One near universal quality of cheaper areas is that they also have lower wages and less opportunity for economic advancement. Of course, in the post-pandemic era, many people were working from home, so this wasn’t drastically felt. Now that a fair share of them have transitioned back to full-time on-site work, the math just wasn’t working out. They either needed to commute longer — with gas prices being rather high — or look for a job in their new home. And it was difficult to find one. It’s also worth considering why it’s a cheap area. Is it a nearby low income neighborhood that suddenly has an influx of people? In that case, it may be about to get more expensive to live there. Is it an undesirable area? It’s probably undesirable for you as well.

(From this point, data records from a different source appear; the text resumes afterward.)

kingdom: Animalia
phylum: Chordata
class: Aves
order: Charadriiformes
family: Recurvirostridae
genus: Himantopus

It’s also important not to overlook quality of life. Cheaper neighborhoods will also have lower tax revenue, which in turn means fewer public services. The roads could be worse and there could be less public transportation. You may not have good schools nearby. The available health care is often also of lower quality. And no matter where you’re moving, you’re going to need to reestablish your social network. People frequently report feeling lonely or isolated in new areas, even when surrounded by people, because they simply don’t know anyone.
For quite a while, most buyers have been Millennials. This is predominately related to their age. The age range for the Millennial generation varies depending who you ask, but the National Association of Realtors (NAR) uses 24 to 42. This is considered to be the prime age range for first-time homebuyers as well as those moving from their starter home to their first permanent home. Because of this, Millennials have been the largest contingent of homebuyers. That’s no longer the case.
So who’s replacing them? One might expect it to be the generation just below them — it would make sense that as time goes on the younger generations fill the shoes of those before them. But the typical homebuyer has been around age 36, which is in the Millennial range, and much of Generation Z is still too young to own a home. It’s actually Baby Boomers making a comeback. The reason for this is economic, rather than generational. The current market is not well suited to homebuying. Those who are able to buy are generally those who can afford high-end homes. And one of the best ways to afford high-end homes is by having many more years of saving and building equity. Many Baby Boomers will have paid off their mortgage by now, and their homes would also be worth significantly more than they were when they were purchased. Half of Baby Boomers purchasing now are paying cash, something that Millennials without any equity are priced out of attempting.